EXERCISE BRIEF — The records appear below. Set down exactly each line from the one that contains "pinky pip: (682, 128)" through the last, both included.

==================================================

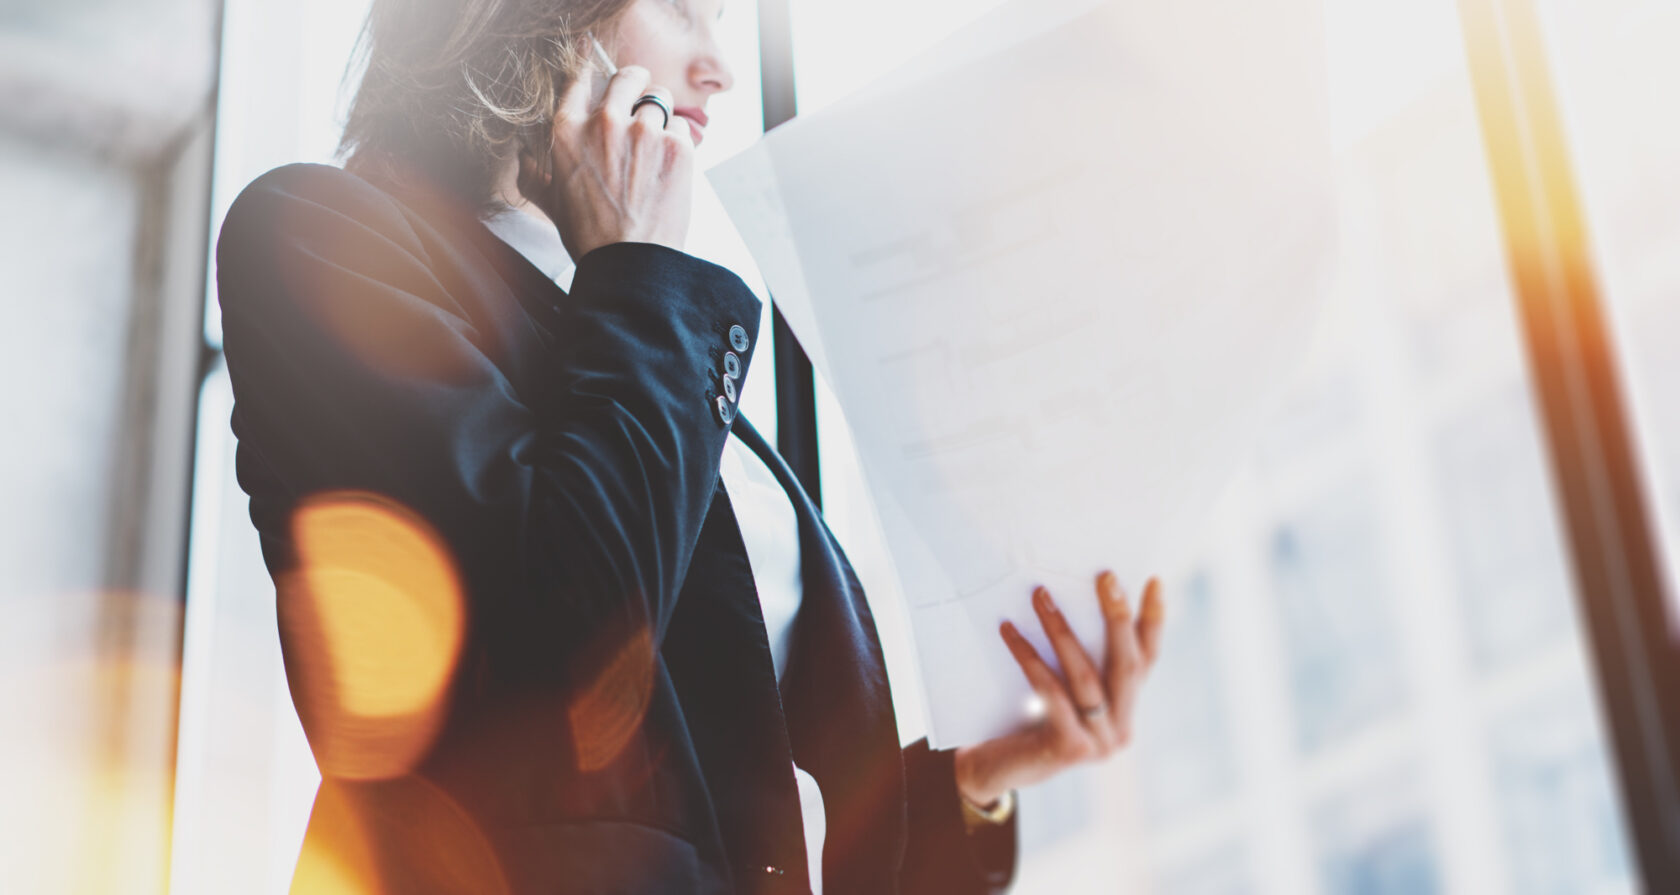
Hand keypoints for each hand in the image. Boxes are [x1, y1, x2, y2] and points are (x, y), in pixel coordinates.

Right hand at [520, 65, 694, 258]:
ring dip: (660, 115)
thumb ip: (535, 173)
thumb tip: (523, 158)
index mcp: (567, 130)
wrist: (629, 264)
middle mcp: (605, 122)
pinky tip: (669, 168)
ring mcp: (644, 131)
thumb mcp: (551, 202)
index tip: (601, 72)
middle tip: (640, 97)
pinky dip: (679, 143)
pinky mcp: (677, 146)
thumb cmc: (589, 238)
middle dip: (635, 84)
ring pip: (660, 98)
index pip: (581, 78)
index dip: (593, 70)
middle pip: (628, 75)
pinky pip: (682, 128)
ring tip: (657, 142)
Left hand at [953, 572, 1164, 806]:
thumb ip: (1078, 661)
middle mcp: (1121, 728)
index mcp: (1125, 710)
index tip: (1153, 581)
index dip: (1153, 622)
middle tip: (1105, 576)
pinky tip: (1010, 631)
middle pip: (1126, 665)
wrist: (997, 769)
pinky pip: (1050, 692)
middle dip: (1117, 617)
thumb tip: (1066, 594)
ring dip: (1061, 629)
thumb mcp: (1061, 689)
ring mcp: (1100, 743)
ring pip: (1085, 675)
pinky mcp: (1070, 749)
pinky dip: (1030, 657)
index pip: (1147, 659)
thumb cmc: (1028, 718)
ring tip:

==================================================

ANSWER BOX —
pinky pip: (682, 128)
ring tip: (657, 142)
Left hand at [953, 572, 1164, 806]:
thumb ip: (1078, 661)
middle mcp: (1121, 728)
index mcp: (1125, 710)
index tip: (1153, 581)
index dip: (1153, 622)
middle tip: (1105, 576)
pinky tip: (1010, 631)
middle pip: (1126, 665)
wrist: (997, 769)
pinky pip: (1050, 692)
middle dip: (1117, 617)
thumb tip: (1066, 594)
ring dip: (1061, 629)
thumb mcp: (1061, 689)
ring mcp: (1100, 743)
ring pip: (1085, 675)
pinky mcp: (1070, 749)
pinky dip: (1030, 657)
index pip: (1147, 659)
thumb cmc: (1028, 718)
ring tip:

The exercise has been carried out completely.